**Source material:**
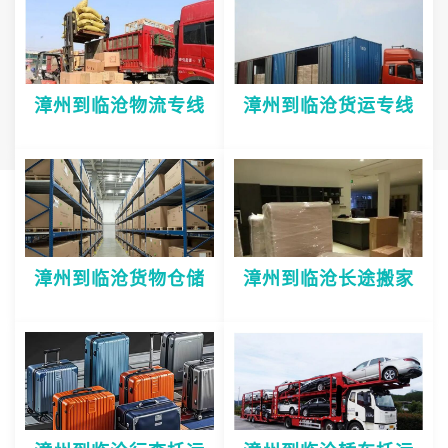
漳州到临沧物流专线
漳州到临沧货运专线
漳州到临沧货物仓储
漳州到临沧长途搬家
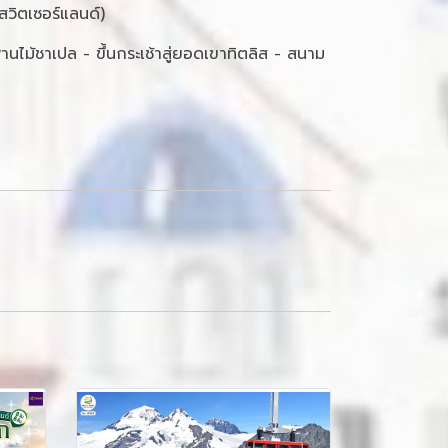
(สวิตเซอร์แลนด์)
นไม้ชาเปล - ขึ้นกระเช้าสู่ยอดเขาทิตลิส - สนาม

...

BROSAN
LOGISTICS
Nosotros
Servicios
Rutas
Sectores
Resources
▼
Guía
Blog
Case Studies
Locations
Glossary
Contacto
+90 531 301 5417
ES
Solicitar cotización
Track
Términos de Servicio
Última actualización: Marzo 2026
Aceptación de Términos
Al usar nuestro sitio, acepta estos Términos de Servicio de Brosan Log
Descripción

**Aim of the task:**
Return from the data every line that holds "Términos".

**Answer area:**
Términos de Servicio
Aceptación de Términos
Al usar nuestro sitio, acepta estos Términos de Servicio de Brosan Log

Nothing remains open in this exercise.